(WORK INSTRUCTIONS): Taking the material as a whole, state how many of its lines contain "everywhere". Write the number and nothing more.

[[ SOURCE DATA, beginning ]]

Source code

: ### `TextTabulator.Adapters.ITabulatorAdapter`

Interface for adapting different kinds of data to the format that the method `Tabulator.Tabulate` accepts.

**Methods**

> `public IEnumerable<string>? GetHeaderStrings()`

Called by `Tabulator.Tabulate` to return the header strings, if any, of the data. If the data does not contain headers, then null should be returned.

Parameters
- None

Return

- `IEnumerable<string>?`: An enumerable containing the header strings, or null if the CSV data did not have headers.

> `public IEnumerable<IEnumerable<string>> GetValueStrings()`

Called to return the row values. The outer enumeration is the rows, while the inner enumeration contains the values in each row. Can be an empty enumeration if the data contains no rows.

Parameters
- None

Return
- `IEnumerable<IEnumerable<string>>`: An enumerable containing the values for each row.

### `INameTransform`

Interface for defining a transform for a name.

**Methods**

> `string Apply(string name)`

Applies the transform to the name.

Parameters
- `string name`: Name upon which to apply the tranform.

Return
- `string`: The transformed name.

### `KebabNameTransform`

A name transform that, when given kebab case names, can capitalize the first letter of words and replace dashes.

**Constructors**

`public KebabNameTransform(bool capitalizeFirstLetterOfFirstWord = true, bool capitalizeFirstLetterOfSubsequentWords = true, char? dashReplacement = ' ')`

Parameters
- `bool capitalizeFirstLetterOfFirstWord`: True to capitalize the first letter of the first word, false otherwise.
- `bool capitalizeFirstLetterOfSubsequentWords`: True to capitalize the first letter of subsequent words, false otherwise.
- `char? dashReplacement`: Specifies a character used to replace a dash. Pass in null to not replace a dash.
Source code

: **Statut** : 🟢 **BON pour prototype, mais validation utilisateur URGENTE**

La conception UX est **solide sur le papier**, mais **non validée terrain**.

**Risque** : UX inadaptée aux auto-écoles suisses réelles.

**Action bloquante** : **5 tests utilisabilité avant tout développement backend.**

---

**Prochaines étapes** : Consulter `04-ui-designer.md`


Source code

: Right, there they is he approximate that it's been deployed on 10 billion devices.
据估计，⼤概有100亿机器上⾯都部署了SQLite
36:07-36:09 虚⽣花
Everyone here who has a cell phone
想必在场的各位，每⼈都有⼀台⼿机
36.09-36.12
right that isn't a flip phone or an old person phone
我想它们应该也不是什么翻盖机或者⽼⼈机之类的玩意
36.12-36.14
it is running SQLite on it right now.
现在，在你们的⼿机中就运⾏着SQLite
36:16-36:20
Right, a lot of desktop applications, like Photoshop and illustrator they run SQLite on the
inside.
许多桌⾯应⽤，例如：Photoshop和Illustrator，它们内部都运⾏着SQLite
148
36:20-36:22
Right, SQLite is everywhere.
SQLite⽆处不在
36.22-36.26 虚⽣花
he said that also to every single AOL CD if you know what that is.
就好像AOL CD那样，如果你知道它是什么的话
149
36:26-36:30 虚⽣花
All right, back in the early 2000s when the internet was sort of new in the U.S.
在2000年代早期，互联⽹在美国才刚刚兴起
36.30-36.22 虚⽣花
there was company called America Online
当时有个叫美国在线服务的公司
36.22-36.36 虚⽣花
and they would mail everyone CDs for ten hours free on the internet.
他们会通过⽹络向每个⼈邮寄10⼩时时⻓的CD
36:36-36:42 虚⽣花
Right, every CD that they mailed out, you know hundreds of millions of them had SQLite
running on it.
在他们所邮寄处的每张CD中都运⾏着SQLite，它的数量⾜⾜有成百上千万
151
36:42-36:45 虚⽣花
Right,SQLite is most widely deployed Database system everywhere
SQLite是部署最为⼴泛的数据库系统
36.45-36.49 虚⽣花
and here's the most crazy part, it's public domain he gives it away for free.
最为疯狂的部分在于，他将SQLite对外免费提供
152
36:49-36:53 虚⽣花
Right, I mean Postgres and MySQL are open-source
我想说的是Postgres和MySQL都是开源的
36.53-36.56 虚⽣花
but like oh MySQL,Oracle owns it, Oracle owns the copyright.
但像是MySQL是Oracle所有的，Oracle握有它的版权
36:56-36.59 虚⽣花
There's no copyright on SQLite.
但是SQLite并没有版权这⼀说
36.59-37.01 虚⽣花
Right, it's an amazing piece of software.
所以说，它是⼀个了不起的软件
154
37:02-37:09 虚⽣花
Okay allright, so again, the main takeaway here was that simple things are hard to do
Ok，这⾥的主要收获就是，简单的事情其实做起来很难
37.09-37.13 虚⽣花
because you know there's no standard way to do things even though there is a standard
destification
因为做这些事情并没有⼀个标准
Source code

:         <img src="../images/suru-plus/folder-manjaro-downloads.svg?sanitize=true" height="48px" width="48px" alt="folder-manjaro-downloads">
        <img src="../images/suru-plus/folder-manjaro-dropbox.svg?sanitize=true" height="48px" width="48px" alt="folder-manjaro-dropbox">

[[ SOURCE DATA, end ]]

(SOLUTION BELOW): 2